St. Peter blieb ein Ort des Gebets und Pilgerstätte für die Bergungsarbeiter, die unter einem an "Ground Zero" gefundenen Stahlkreuz die Messe feierten. Father Madigan erlaubte, das 9/11-Kreuz an der Außenmauer hin zur Church Street anzubringen. Es blieb dort, bis es seinen Platz im nationalen 9/11-Museum fand. An seiner Stelle hängt heute ein modernes Kreuz als katholisches Denkmal des 11. September.

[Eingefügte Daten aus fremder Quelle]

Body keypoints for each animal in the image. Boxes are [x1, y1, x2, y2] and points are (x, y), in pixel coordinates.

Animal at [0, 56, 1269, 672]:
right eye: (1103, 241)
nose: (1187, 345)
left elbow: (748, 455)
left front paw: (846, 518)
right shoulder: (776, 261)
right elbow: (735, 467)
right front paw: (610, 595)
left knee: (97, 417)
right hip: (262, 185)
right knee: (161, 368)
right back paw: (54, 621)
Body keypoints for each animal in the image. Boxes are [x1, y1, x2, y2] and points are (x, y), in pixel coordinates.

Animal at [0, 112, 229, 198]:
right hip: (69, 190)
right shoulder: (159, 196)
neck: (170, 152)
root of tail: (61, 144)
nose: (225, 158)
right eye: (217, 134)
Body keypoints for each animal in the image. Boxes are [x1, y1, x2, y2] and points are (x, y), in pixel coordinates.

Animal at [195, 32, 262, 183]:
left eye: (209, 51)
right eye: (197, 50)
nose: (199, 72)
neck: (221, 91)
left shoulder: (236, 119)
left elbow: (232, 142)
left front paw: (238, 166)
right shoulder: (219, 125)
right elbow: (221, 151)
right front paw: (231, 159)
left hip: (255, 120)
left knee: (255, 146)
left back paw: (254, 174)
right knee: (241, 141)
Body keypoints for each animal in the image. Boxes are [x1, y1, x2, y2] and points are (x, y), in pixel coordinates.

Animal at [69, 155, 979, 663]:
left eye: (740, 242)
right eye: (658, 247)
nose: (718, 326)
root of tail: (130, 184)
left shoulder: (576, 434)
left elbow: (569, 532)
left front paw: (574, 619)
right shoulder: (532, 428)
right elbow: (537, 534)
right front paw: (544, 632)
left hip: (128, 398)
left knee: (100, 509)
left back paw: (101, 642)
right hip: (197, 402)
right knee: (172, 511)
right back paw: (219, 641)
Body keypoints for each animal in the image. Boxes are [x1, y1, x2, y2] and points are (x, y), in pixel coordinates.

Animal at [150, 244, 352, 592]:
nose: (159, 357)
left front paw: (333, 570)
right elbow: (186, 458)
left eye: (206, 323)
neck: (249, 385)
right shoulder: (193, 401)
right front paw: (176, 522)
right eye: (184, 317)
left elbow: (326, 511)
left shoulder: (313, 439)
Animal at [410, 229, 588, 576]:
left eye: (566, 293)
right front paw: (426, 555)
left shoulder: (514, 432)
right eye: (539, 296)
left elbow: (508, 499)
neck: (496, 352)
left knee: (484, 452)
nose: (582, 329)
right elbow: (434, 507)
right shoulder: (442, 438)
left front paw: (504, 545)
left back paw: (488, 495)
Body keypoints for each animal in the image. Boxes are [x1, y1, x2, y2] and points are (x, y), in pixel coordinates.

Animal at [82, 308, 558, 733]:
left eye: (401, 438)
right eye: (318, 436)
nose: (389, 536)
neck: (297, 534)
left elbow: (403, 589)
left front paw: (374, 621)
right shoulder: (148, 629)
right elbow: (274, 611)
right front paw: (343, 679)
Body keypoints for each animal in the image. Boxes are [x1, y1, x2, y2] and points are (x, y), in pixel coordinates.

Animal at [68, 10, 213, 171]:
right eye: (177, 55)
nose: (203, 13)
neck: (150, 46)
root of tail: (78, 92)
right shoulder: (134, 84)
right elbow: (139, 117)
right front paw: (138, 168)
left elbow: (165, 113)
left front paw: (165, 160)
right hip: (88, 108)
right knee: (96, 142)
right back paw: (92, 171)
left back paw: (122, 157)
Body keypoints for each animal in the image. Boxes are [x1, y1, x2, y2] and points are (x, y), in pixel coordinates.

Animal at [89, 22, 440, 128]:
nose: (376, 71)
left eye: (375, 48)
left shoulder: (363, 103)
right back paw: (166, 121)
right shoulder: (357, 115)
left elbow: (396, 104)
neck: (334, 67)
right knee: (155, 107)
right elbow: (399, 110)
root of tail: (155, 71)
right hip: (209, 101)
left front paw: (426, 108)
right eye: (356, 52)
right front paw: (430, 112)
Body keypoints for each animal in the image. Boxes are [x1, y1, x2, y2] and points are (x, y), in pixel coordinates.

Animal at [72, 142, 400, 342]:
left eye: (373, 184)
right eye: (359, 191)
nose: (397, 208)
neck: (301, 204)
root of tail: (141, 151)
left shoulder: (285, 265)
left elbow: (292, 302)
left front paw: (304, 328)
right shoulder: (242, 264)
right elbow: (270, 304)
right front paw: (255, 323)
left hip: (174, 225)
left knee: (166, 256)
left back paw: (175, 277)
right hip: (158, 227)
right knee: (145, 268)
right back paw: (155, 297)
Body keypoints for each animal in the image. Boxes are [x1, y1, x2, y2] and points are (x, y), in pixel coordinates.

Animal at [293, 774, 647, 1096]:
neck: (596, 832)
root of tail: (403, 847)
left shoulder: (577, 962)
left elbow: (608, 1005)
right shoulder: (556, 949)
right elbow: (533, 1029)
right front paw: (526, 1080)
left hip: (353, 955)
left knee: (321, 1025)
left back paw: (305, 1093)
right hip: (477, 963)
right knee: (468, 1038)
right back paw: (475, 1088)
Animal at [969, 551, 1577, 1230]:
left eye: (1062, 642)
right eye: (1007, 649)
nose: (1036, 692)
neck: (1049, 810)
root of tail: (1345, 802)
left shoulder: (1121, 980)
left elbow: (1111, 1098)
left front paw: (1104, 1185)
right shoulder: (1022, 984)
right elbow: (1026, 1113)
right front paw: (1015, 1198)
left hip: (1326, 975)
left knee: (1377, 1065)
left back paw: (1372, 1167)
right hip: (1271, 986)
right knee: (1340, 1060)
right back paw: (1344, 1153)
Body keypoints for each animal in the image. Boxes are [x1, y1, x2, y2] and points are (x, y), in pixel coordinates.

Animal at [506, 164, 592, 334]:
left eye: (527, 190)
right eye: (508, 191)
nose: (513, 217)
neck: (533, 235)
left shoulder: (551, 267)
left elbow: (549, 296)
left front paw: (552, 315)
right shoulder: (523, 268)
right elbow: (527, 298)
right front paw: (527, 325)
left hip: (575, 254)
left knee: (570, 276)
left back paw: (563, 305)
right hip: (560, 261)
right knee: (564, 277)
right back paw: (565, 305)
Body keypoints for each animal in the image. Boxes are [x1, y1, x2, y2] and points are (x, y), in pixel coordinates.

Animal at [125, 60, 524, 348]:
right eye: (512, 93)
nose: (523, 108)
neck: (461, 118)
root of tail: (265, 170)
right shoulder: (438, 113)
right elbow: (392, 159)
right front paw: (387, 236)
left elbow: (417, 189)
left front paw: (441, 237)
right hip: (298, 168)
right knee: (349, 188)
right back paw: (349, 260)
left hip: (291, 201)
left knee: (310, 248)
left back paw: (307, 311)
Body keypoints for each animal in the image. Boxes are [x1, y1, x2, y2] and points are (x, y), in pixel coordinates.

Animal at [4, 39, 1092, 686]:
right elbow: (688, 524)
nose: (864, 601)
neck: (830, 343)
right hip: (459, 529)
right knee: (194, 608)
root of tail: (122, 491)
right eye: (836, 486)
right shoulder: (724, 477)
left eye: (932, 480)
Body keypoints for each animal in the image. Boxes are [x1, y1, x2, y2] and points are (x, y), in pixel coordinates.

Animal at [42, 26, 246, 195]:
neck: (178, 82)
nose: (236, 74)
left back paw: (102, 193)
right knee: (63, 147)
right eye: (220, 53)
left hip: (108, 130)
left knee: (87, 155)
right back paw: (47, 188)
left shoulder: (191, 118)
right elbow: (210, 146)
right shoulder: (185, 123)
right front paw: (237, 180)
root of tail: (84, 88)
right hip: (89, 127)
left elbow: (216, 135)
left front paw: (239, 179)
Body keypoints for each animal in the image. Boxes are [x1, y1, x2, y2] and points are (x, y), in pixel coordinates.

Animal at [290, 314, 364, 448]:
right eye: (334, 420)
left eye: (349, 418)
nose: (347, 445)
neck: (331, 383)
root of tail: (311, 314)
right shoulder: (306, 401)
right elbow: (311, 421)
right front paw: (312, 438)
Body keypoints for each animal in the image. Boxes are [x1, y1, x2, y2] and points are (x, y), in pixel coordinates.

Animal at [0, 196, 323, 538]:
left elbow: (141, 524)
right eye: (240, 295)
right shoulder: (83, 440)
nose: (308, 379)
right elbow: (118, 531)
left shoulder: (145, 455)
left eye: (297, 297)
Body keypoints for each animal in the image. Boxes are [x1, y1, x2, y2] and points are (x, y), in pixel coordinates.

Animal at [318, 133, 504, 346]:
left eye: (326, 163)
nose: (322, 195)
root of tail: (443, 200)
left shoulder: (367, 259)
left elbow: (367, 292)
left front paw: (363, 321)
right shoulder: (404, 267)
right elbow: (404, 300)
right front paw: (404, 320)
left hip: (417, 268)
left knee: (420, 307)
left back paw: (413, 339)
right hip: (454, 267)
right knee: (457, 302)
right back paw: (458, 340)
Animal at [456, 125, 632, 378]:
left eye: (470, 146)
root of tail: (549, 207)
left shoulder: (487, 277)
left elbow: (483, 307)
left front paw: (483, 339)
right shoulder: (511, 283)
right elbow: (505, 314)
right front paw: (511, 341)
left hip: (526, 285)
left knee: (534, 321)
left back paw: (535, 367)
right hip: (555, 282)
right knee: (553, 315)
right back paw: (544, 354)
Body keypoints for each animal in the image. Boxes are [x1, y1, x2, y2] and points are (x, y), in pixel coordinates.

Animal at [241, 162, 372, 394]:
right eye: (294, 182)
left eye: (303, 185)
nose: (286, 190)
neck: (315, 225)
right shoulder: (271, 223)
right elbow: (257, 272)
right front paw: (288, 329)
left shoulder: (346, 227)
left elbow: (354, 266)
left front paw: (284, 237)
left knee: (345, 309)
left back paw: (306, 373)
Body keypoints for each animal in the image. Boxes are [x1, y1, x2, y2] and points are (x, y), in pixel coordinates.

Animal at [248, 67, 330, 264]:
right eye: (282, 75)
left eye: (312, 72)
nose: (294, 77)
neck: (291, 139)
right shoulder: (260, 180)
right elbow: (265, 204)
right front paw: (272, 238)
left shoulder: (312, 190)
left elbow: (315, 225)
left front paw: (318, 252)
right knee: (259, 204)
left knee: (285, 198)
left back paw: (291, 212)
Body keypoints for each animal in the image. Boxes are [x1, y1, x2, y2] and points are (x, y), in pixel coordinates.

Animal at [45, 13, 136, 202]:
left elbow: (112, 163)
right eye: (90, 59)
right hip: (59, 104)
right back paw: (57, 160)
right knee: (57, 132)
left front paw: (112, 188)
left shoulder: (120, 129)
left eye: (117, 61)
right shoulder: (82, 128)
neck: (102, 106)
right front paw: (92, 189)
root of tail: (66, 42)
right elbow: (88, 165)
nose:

Father Madigan erinnert sich, wie ein paar Tage nach den Anschlägen ein jüdischer Arzt in die Kirche kam, um sich bei dem Pfarrer dafür zu entschuldigen, dass er mangels Verbandsmaterialien Altardecken aus St. Peter in Streifen schnitt, um Wunden zu verbinden. Father Madigan rührt die Geschichte bis heute an. "Er hat Gottes Liebe mit den Menschen geteilt", sagt er über den Arzt. "Genau darum geht es in unserem Glauben."

Wenn ihn Leute danach fragen, wo Gott am 11. September war, teilt der Priester noch eine andere Beobachtung, die seinen Glauben gestärkt habe. Ihm fiel auf, dass keine Nachricht der Verzweifelten in den Zwillingstürmen auf den Anrufbeantwortern ihrer Lieben hasserfüllt war. Kein einziger habe Rache verlangt. "Alle sprachen über ihre Liebe und wie sie geliebt wurden."

Gemessen an dem letzten Wunsch der Opfer seien viele Dinge falsch gemacht worden. Father Madigan meint den "Wunsch nach Rache", der die Kriege in Afghanistan und Irak gebracht habe. "Den Hass gegen Muslime", der verhinderte, dass eine Straße weiter von St. Peter das islamische Zentrum "Park51" gebaut werden konnte. "Das wäre ein wichtiges Signal für Versöhnung gewesen." Und er bedauert die tiefen Verwerfungen in der eigenen Gesellschaft 20 Jahre nach dem 11. September.

Der katholische Priester bleibt dennoch optimistisch. Er habe bei seiner Rückkehr in die verwandelte Kirche unter einer Jesusstatue eine leere Schmuckkassette gefunden. "Es sah so aus, als wären dort zwei Ringe drin gesteckt", erinnert er sich an die Box. Vielleicht habe das Paar gedacht, es überlebe den Tag nicht. "Das letzte, was sie tun wollten, war einander ihre Liebe vor Gott zu bezeugen."